-- WORK ITEM --
Repeat every line of the data verbatim.

-- DATA EXTRACT --
········

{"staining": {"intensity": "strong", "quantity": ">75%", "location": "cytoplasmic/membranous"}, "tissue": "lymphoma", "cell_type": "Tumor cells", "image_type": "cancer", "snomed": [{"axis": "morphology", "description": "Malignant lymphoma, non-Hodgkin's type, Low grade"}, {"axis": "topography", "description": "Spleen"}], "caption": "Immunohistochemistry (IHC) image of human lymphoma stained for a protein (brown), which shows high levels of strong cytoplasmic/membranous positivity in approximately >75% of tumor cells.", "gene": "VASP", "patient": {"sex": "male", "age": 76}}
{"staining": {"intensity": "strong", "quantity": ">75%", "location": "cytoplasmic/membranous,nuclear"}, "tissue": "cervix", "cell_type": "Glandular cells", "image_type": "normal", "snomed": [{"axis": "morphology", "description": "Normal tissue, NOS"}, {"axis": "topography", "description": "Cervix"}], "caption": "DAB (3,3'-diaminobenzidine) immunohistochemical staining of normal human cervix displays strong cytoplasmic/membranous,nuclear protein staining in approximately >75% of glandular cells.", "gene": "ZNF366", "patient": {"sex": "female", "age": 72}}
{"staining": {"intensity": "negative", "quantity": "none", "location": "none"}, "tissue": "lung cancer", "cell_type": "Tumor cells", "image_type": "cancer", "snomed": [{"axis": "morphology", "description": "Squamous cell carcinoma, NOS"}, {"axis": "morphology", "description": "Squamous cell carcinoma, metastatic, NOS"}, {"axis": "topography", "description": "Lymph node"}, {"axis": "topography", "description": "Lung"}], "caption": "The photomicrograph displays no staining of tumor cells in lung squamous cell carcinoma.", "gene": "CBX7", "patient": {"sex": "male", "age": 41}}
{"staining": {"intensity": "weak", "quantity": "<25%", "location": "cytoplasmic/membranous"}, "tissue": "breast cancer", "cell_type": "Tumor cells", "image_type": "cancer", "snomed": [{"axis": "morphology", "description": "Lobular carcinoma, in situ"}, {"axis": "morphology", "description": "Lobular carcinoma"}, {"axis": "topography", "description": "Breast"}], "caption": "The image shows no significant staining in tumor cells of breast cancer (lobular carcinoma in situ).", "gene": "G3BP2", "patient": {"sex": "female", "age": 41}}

········

-- RESPONSE --
{"staining": {"intensity": "strong", "quantity": ">75%", "location": "cytoplasmic/membranous"}, "tissue": "lymphoma", "cell_type": "Tumor cells", "image_type": "cancer", "snomed": [{"axis": "morphology", "description": "Malignant lymphoma, non-Hodgkin's type, Low grade"}, {"axis": "topography", "description": "Spleen"}], "caption": "Immunohistochemistry (IHC) image of human lymphoma stained for a protein (brown), which shows high levels of strong cytoplasmic/membranous positivity in approximately >75% of tumor cells.", "gene": "VASP", "patient": {"sex": "male", "age": 76}}
{"staining": {"intensity": "strong", "quantity": ">75%", "location": "cytoplasmic/membranous,nuclear"}, "tissue": "cervix", "cell_type": "Glandular cells", "image_type": "normal", "snomed": [{"axis": "morphology", "description": "Normal tissue, NOS"}, {"axis": "topography", "description": "Cervix"}], "caption": "DAB (3,3'-diaminobenzidine) immunohistochemical staining of normal human cervix displays strong cytoplasmic/membranous,nuclear protein staining in approximately >75% of glandular cells.", "gene": "ZNF366", "patient": {"sex": "female", "age": 72}}
{"staining": {"intensity": "negative", "quantity": "none", "location": "none"}, "tissue": "lung cancer", "cell_type": "Tumor cells", "image_type": "cancer", "snomed": [{"axis": "morphology", "description": "Squamous cell carcinoma, NOS"}, {"axis": "morphology", "description": "Squamous cell carcinoma, metastatic, NOS"}, {"axis": "topography", "description": "Lymph node"}, {"axis": "topography", "description": "Lung"}], "caption": "The photomicrograph displays no staining of tumor cells in lung squamous cell carcinoma.", "gene": "CBX7", "patient": {"sex": "male", "age": 41}}
{"staining": {"intensity": "weak", "quantity": "<25%", "location": "cytoplasmic/membranous"}, "tissue": "breast cancer", "cell_type": "Tumor cells", "image_type": "cancer", "snomed": [{"axis": "morphology", "description": "Lobular carcinoma, in situ"}, {"axis": "morphology", "description": "Lobular carcinoma"}, {"axis": "topography", "description": "Breast"}], "caption": "The image shows no significant staining in tumor cells of breast cancer (lobular carcinoma in situ).", "gene": "G3BP2", "patient": {"sex": "female", "age": 41}}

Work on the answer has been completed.